- Document section
The first was Buddhism, introduced during the Eastern Han dynasty, when Indian monks brought Buddhist scriptures, and Chinese monks traveled to India despite immense hardships. By the Tang and Song dynasties, Buddhism had flourished on Chinese soil, earning the saying: “In every home, Guanyin; in every household, Amitabha.”
The second was Christianity (基督教), which came to China in four distinct waves—during the Tang, Yuan, late Ming, and late Qing periods. Above all, from the late Qing to the Republican era, countless missionaries traveled vast distances to China, guided by a spirit of universal love as they spread the Christian faith.
Buddhism introduced imaginative concepts such as hell, the six paths of reincarnation, and bodhisattvas like Guanyin and Vajra, as well as terms like “instant” (刹那), “affliction” (烦恼), and “secular bond” (尘缘). Its ideas—“no-self” (无我), “wisdom” (智慧), and the dialectic of emptiness and being (空有)—profoundly altered the Chinese language, mindset, and worldview. Yet its overall impact on Chinese society remained limited; China persisted as a Confucian, patriarchal state.
By contrast, Christianity’s influence on China shaped language, thought, and worldview and introduced new forms of social organization and cultural ideals. It touched nearly every aspect of Chinese social life and played a deep, ongoing part in the country’s modern transformation.
Regrettably, for various reasons, Buddhism’s contributions to China are still widely recounted, while Christianity’s contributions have mostly been forgotten in everyday discourse.
Modern Education (现代教育)
Above: On January 31, 1916, Yenching University (燕京大学) was founded, with American missionary John Leighton Stuart (司徒雷登) (second from left) as president.
Christianity centers on two core ideas: truth and love. Its embodiment of truth was the establishment of schools and the promotion of education.
Although, since Confucius, ordinary people could receive schooling, most regions had no academic institutions at all, and worse yet, the imperial examination system restricted education to a narrow Confucian canon.
From the late 19th to the early 20th century, many missionaries taught classes in church buildings, then founded mission schools and introduced Western-style education. These schools did not merely teach Christian doctrine but also implemented modern educational ideas, especially in science, mathematics, literature, and foreign languages.
The prominent universities that remain today—Zhejiang University (浙大), Xiamen University (厦大), and Tsinghua University (清华)—as well as the renowned Yenching, Jinling, and St. John’s during the Republican era—all owe their beginnings to Christian missionaries. Even today, the foreign exchanges and endowments of many universities have close connections to successive generations of Christian donors.
Missionaries placed great importance on modern knowledge for Chinese youth, cultivating generation after generation of remarkable talents. Figures ranging from Zhan Tianyou (詹天佑, also known as Jeme Tien Yow) to Hu Shi (胡适) exemplified those who traveled to Britain and the United States as part of the “young students abroad” programs, returning to become the great masters of the Republican era. Even among the ethnic Chinese Nobel Prize recipients—such as Chen-Ning Yang (杨振宁), Tsung-Dao Lee (李政道), Samuel Chao Chung Ting (丁肇中), and Mo Yan (莫言)—one can trace many subtleties to Christianity.

- Records

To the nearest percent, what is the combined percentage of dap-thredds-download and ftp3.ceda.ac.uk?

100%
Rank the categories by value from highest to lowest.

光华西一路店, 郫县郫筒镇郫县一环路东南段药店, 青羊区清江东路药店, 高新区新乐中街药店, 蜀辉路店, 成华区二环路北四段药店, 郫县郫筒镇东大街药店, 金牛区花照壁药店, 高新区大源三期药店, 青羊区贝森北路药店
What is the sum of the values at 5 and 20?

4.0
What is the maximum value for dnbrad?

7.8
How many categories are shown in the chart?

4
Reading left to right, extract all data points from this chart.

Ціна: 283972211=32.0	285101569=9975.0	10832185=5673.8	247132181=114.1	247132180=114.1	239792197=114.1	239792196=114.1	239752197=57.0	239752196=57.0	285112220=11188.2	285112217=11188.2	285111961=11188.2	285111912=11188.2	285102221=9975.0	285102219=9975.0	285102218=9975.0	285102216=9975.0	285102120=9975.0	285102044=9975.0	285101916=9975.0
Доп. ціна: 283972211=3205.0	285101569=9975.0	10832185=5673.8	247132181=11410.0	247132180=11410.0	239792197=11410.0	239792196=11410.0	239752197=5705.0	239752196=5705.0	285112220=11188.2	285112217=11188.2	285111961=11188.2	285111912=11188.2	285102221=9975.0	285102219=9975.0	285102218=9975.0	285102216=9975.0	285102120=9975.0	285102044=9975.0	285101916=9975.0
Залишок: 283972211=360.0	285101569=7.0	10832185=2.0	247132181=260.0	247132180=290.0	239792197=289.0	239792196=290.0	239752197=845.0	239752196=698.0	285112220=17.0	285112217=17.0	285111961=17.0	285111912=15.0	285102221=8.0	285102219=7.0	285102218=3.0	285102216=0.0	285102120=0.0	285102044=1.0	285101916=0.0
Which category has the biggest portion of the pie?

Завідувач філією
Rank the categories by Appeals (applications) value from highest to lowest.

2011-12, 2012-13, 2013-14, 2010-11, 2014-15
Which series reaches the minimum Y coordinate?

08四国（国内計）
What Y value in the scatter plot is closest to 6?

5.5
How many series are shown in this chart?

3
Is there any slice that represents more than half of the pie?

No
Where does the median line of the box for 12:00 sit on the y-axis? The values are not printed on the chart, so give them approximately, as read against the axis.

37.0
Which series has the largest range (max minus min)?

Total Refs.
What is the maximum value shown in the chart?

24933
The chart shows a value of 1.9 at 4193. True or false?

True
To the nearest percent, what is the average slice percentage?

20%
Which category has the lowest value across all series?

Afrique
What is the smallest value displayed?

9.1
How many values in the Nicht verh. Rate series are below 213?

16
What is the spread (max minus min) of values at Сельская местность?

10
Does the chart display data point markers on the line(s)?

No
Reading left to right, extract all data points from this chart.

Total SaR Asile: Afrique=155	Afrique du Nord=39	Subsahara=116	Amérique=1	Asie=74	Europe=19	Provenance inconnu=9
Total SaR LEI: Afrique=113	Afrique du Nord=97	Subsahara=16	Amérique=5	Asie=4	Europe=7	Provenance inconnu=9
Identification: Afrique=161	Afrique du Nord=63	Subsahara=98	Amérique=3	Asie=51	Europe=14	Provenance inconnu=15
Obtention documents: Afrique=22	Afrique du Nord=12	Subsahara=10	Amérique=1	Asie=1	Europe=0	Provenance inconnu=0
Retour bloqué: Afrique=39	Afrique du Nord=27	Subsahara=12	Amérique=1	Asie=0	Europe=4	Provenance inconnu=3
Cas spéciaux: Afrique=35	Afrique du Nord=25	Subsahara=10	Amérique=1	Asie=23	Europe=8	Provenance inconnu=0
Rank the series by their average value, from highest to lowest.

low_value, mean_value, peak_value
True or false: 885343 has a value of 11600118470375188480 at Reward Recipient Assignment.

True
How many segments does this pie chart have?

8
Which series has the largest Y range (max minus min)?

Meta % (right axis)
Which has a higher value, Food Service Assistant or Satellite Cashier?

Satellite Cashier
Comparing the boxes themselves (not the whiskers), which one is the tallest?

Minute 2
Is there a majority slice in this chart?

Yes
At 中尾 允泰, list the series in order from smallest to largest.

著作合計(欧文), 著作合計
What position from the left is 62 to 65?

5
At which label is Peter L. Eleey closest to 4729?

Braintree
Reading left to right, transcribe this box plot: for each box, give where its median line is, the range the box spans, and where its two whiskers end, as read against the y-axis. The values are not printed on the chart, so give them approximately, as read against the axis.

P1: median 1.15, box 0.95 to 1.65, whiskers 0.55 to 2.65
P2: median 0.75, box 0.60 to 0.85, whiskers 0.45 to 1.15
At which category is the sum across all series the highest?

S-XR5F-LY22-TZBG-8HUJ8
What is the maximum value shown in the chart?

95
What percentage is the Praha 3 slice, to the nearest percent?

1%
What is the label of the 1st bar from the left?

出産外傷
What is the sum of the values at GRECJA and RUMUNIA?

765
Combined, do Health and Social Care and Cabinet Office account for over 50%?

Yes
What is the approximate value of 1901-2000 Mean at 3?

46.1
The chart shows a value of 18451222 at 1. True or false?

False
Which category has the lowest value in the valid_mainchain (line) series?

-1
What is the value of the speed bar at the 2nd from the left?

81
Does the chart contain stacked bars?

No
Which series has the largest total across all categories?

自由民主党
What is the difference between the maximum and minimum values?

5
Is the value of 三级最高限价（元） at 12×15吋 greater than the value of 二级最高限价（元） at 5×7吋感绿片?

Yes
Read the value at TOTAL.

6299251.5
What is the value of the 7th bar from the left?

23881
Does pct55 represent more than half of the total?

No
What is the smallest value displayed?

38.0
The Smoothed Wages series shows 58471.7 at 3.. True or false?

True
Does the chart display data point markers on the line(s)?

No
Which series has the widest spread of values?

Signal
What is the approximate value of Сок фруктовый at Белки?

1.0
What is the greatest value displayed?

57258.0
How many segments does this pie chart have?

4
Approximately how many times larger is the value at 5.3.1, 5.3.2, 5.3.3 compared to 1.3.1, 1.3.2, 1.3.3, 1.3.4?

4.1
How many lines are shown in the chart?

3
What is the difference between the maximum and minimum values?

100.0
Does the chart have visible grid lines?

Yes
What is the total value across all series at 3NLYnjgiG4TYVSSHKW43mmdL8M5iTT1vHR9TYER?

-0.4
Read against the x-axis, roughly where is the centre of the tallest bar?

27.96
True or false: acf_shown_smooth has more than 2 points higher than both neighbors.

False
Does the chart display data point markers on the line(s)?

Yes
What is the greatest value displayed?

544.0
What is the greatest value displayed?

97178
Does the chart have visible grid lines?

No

- Assignment 1
Quote the passage on Buddhism and Christianity in China between "Buddhism introduced imaginative" and "country’s modern transformation.", inclusive.
- Assignment 2
Continue the passage on Buddhism and Christianity in China from where it stops.

- Reply 1
Buddhism introduced imaginative concepts such as hell, the six paths of reincarnation, and bodhisattvas like Guanyin and Vajra, as well as terms like “instant” (刹那), “affliction” (烦恼), and “secular bond” (尘缘). Its ideas—“no-self” (无我), “wisdom” (智慧), and the dialectic of emptiness and being (空有)—profoundly altered the Chinese language, mindset, and worldview. Yet its overall impact on Chinese society remained limited; China persisted as a Confucian, patriarchal state.
By contrast, Christianity’s influence on China shaped language, thought, and worldview and introduced new forms of social organization and cultural ideals. It touched nearly every aspect of Chinese social life and played a deep, ongoing part in the country’s modern transformation.

- Reply 2
Modern Healthcare (现代医疗)
Above: John G. Kerr (嘉约翰) (front row, fourth from right), superintendent of Boji Mission Hospital, with hospital staff.
Christianity’s other core idea, love, was realized in the founding of hospitals—not only to heal bodies but also to guide people toward God. The Gospel itself carries a dual capacity to heal both spirit and body.
Traditional Chinese medicine was largely based on experiential knowledge. Some remedies proved effective, but treatment involved limited scientific understanding. Whether in classics like the Compendium of Materia Medica (《本草纲目》) or the many folk remedies, Chinese people often relied on luck to combat illness.
From the late 19th to the early 20th century, Christian missionaries threw themselves into China’s healthcare efforts, establishing numerous hospitals and clinics. They introduced Western medical ideas and technologies, such as anesthesia, stethoscopes, and professional nursing. These missionaries not only improved China’s medical and public health conditions but also brought modern concepts of bacteria, viruses, and cells.
Beida Xiehe (Peking Union Medical College, 北协和), Xiangya in the south (南湘雅), Cheeloo in the east (东齐鲁), and West China (西华西) in the west are just a few historical examples—today, more than half of China’s top-tier hospitals and countless medical schools originated as missionary institutions, even if their names have changed.
Many missionary doctors also participated in China’s fight against disease. Whether in epidemic prevention, leprosy treatment, or promoting public health reforms, these pioneers introduced the earliest municipal water systems, the first public toilets, and the first large-scale sanitation protocols. These initiatives triggered a leap forward in China’s public health.
Modern Philanthropy (现代慈善)
Above: Orphans cared for by the Xinyi Church (信义会) in Yiyang, Changsha.
Another facet of love is philanthropy. Many Christian organizations actively contributed to China’s modern charitable undertakings.
Traditional China had occasional benevolent institutions—community fields, clan-based charities—but these relied on family lineage structures. If the clan offered no help, people in vulnerable circumstances often had nowhere to turn. This reality contradicted the idyllic social vision in The Book of Rites, “Liyun” section (《礼记·礼运》): “The elderly are provided for, the able-bodied find employment, children are nurtured, and orphans, widows, the solitary, and the disabled are all cared for.”
From the late Qing onward, Christianity’s arrival radically altered this situation.
Missionaries opposed foot-binding among Chinese women, forming the “Natural Foot Society” (天足会) and launching a movement to liberate women from bound feet. They also founded China’s earliest girls’ schools, opening unprecedented educational paths for women.
They opposed infanticide, established orphanages, and founded institutions to care for unwanted children.
They also rejected the inhumane treatment of people with blindness, deafness, mental illness, or leprosy. They created China’s first schools for blind children, its first schools for deaf and mute students, the country’s earliest psychiatric hospitals, and its first leprosy hospitals—providing modern medical care and preventing the neglect or extermination that often befell these marginalized groups.
As Hu Shi (胡适) once observed, “Missionaries in China awakened the country to the flaws in its social life. They criticized foot-binding, railed against opium, and sought to rouse our people from their medieval slumber.”
Modern Thought (现代思想)
Above: Matteo Ricci (利玛窦, left) and Xu Guangqi (徐光启).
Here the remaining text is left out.